Here’s a great resource for a quick overview of the death penalty in the United States, state by state, including clemency granted and denied and various issues with execution methods.  

Compiled by CNN, you can read it here as their Death Penalty Fast Facts.

Among the details found there: 

1.  Since 1973, there have been 157 death row exonerations and 26 of those executions have been in Florida.  That’s 17%. 

2.  There are 62 people sitting on the Federal Death Row — no, not any state.  The federal government can execute, too. 

3.  A Florida governor has suspended the death penalty,  Governor Jeb Bush did so after the horrific execution of Angel Diaz back in 2006.

4.  A drug called sodium thiopental was popular in lethal execution methods in several states until the DEA began questioning where the states were getting their supply and seized all of Georgia’s supply of thiopental.  
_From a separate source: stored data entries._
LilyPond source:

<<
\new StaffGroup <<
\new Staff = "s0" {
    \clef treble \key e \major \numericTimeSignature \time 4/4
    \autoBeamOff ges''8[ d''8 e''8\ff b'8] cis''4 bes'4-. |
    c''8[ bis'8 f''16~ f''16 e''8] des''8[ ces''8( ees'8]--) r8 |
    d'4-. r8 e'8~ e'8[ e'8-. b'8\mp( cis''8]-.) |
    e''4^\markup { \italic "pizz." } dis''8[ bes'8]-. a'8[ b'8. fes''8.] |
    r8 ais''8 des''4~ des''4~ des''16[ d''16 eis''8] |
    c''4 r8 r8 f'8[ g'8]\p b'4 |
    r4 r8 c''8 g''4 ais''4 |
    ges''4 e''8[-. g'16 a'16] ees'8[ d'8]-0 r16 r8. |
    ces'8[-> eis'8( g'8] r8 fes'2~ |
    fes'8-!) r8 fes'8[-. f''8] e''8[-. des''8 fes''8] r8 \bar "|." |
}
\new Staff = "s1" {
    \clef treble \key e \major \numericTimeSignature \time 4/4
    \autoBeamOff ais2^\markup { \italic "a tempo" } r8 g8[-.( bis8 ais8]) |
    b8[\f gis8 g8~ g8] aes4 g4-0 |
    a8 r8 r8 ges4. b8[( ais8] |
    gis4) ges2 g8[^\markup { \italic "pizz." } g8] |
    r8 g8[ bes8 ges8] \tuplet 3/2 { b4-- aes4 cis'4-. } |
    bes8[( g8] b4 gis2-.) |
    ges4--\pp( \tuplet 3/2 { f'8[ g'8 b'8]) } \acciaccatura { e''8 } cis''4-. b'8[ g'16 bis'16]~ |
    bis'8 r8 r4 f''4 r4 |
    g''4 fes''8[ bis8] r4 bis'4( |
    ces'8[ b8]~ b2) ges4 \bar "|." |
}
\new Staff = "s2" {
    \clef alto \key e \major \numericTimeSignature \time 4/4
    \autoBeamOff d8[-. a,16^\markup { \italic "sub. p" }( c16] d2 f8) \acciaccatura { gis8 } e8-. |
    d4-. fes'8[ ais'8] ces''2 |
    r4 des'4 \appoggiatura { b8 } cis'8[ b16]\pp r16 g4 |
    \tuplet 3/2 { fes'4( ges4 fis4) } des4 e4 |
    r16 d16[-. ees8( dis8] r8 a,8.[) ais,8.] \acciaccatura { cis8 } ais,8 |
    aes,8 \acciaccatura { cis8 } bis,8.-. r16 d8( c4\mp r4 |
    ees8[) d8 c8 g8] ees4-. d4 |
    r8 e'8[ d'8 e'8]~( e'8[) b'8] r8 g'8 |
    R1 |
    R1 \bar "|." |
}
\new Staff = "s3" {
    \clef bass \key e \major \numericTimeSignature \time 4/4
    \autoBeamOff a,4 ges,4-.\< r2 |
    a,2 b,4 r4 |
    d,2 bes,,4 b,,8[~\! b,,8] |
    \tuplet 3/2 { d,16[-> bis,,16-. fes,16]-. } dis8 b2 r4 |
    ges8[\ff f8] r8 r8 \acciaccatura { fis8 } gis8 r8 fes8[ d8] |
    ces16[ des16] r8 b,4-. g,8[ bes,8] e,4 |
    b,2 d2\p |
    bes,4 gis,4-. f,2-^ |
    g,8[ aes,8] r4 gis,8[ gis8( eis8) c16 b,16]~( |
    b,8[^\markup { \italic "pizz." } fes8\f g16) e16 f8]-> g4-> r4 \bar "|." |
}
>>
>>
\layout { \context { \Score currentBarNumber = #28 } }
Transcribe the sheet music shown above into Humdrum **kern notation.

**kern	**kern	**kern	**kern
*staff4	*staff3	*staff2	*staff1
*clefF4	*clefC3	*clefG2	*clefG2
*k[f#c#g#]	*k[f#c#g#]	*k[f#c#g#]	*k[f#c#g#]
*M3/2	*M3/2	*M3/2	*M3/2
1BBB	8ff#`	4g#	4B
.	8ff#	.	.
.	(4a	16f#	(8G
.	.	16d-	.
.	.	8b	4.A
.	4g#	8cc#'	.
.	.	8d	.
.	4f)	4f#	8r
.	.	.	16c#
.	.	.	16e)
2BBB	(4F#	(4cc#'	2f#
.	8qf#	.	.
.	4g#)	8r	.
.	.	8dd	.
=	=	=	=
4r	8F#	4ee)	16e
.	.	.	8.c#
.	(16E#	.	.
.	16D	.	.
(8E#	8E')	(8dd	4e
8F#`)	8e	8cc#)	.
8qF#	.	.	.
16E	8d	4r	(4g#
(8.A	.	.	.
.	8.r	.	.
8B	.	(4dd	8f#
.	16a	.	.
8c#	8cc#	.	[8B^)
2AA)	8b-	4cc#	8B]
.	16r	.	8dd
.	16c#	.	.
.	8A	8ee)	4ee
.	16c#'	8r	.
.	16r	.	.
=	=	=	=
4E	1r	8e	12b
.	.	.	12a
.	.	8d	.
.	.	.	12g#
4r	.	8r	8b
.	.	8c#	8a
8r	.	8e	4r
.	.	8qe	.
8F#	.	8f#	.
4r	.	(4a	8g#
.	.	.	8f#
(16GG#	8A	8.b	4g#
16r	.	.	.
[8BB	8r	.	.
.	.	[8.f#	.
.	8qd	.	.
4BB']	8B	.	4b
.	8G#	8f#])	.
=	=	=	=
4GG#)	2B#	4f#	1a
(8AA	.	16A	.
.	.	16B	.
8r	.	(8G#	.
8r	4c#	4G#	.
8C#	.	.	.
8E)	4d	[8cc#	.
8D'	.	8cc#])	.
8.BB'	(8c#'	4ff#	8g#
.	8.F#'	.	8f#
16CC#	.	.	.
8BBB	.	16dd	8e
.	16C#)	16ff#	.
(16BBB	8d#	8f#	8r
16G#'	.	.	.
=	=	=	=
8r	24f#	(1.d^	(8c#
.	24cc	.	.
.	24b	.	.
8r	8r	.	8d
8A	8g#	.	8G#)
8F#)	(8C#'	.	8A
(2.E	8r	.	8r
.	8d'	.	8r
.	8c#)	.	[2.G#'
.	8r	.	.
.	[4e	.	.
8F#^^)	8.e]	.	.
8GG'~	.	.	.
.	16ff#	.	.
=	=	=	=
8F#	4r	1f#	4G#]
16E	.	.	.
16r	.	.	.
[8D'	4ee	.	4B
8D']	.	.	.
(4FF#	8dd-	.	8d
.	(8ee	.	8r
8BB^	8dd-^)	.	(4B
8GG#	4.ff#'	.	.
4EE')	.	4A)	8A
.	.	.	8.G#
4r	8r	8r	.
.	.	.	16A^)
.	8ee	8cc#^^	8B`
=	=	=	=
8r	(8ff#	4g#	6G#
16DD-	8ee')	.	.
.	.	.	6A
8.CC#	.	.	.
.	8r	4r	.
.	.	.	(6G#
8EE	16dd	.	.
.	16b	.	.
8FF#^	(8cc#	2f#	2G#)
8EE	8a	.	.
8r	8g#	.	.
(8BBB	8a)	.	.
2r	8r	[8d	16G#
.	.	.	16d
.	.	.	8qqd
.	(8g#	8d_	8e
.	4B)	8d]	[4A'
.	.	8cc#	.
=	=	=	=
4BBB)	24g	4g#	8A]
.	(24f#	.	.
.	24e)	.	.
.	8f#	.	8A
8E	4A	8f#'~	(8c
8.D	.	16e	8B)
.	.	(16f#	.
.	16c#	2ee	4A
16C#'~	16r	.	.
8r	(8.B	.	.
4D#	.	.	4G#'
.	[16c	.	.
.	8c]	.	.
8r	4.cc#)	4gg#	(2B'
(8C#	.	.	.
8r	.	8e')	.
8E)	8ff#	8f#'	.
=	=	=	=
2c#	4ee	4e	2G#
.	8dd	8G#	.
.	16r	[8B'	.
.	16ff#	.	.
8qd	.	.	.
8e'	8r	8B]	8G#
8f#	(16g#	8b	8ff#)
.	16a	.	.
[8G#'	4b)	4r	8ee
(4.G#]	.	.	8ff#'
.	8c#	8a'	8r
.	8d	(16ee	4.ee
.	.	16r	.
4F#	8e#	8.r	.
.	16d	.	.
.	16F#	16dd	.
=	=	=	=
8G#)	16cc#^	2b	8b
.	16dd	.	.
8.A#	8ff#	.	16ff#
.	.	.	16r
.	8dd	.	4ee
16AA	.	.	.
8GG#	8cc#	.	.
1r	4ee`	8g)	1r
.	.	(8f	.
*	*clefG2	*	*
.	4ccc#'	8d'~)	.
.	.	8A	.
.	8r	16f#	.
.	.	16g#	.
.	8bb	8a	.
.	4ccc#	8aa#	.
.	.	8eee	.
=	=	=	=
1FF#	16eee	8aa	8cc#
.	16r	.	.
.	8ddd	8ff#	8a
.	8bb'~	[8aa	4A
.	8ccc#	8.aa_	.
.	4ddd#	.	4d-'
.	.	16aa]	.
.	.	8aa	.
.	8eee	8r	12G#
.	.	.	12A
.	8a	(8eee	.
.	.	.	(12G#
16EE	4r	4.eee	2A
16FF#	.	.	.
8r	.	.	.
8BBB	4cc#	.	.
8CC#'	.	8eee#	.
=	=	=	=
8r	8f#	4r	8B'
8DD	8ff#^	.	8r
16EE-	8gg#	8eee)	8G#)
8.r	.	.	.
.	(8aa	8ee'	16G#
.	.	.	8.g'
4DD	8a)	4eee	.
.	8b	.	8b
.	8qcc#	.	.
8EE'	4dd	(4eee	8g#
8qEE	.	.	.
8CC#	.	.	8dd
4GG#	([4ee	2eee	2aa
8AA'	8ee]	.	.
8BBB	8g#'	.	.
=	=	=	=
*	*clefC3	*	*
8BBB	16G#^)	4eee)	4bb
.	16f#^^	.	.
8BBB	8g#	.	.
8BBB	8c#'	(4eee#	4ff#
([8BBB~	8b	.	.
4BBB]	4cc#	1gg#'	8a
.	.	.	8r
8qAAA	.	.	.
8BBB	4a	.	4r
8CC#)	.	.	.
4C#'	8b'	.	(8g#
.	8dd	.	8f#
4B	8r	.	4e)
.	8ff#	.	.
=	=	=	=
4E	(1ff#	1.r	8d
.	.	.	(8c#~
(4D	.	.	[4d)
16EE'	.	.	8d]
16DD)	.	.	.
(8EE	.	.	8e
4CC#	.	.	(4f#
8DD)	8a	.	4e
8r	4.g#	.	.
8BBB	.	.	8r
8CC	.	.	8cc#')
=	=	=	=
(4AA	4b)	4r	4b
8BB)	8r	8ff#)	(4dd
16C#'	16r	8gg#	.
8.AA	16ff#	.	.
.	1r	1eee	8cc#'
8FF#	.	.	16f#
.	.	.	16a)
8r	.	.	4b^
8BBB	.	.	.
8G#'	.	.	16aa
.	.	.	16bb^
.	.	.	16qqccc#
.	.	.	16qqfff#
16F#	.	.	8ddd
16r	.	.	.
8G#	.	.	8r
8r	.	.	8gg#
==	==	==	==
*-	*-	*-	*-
That led to the only US manufacturer to stop making it, and overseas manufacturers to refuse to sell it to American buyers.  Result?  States began looking for a substitutefor sodium thiopental.  Georgia chose pentobarbital to replace sodium thiopental in its 3-drug cocktail. 

5.  Pentobarbital hasn’t been so easy to find for executions either.  Ohio couldn’t find any pentobarbital to buy, so it substituted midazolam along with hydromorphone in its lethal injection procedure.  This was used on Alan Johnson, who reportedly gasped for air for as long as 13 minutes before passing away 24 minutes after the execution began.